I was like: really? And you couldn't have told me that earlier? I had no idea this was even on the agenda.
So I went on with my life. Met and fell in love with the Virgo.
A year later, scorpio comes back to claim me and writes me a letter explaining that he wasn't in a place he could be in a relationship a year ago, but now he is and he would like to take me out to dinner and to see what happens. Oh my gawd. Sigh.
These Scorps. They will lie in wait forever for a person. Seriously. We is fixed baby.
Posted by IrresistableScorp
Also. I understand absence. And upon analyzing this scorp's actions, I have always thought it was a very sweet thing. Sure it didn't work out at the time--I was 19-20 yrs old lol.
But the intention was good.
Posted by IrresistableScorp
If a person comes back and you are in a place to see what's up then the only thing getting in your way is ego. Why is it so important to put ego in front of an opportunity? If there are bad feelings between you then discuss them to see what's going on. You never know unless you ask.
On the other hand if a person comes back and you aren't in a place to see what's up then politely decline.
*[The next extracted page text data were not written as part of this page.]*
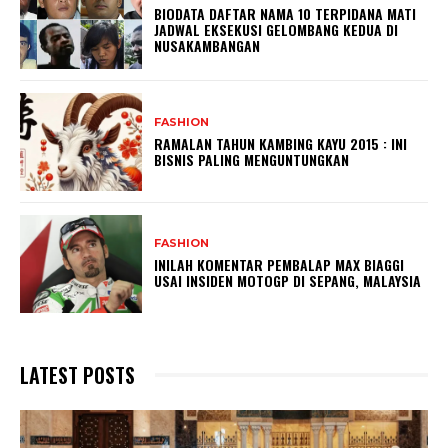
BIODATA DAFTAR NAMA 10 TERPIDANA MATI
JADWAL EKSEKUSI GELOMBANG KEDUA DI
NUSAKAMBANGAN
FASHION
RAMALAN TAHUN KAMBING KAYU 2015 : INI
BISNIS PALING MENGUNTUNGKAN
FASHION
INILAH KOMENTAR PEMBALAP MAX BIAGGI
USAI INSIDEN MOTOGP DI SEPANG, MALAYSIA
LATEST POSTS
It's really that simple. Yeah or nay. Go for it or move on.
Shrug
Posted by WaterCup
Ever since meeting up the other day he texts you all the time & you reply to his texts? And you do so after a year of him not texting/calling you? IDK about you but I wouldn't give him the satisfaction of answering any of his texts. He ignored you for a year & when he saw you again after a year he suddenly remembered that you exist. No thanks. A year is a very long time, anything can happen within a year- what gives him the nerve to believe that you'll carry on with him after such a long absence? What makes him believe that you didn't move on? If you take him back it'll make you look like you were waiting up for him, like you didn't have a life or other men to chase after you. I'm sorry but a year is too long for him to expect things to pick up from where you all left off 12 mnths ago... just because he saw you again. He didn't care about your feelings then, why should you care about his now? If you do take him back just remember that it's on his terms, so don't cry mnths down the line when he does another flip on you.
Posted by Rabbit
1)Unless you were in a committed long term relationship, engaged, or married, no one is under any obligation to stay in contact with someone they have a falling out with.
2) If you've had a falling out with someone, them not answering your texts or contacting you back ASAP can simply mean they're busy living their life. Sometimes you have to face the reality that you are not the center of their universe.
3) Maybe after the one year gap whatever issues caused the rough patch have been left behind/solved and he once again sees the positive things that drew you two together to begin with. Just go with it and see what happens.
Jayzuz...let's stop over thinking everything.
Posted by IrresistableScorp
Its not easy. In my case, I so very rarely find someone who I'm interested in, that I had to ask myself--which would be worse, not taking a chance or taking a chance? You know? I think finding a good person helps--and that takes examination and consideration. But if all that comes together, the risks of heart break are less. But that's always a possibility. So, is taking a chance greater than not taking a chance? If one opens one's heart to taking the chance, it says that you still have hope. Never taking a chance means you've closed your life, don't you think?
Heartbreak happens. But think about this: if you go in with a free and open heart and it doesn't work, then you have given your all and you know it just wasn't meant to be. There is peace in knowing and understanding that.
Also, if someone cheats on you, imho that makes not getting your heart broken easier. Because a real love won't cheat on you. A real love will protect your tender heart, no? Anyhoo...just some thoughts.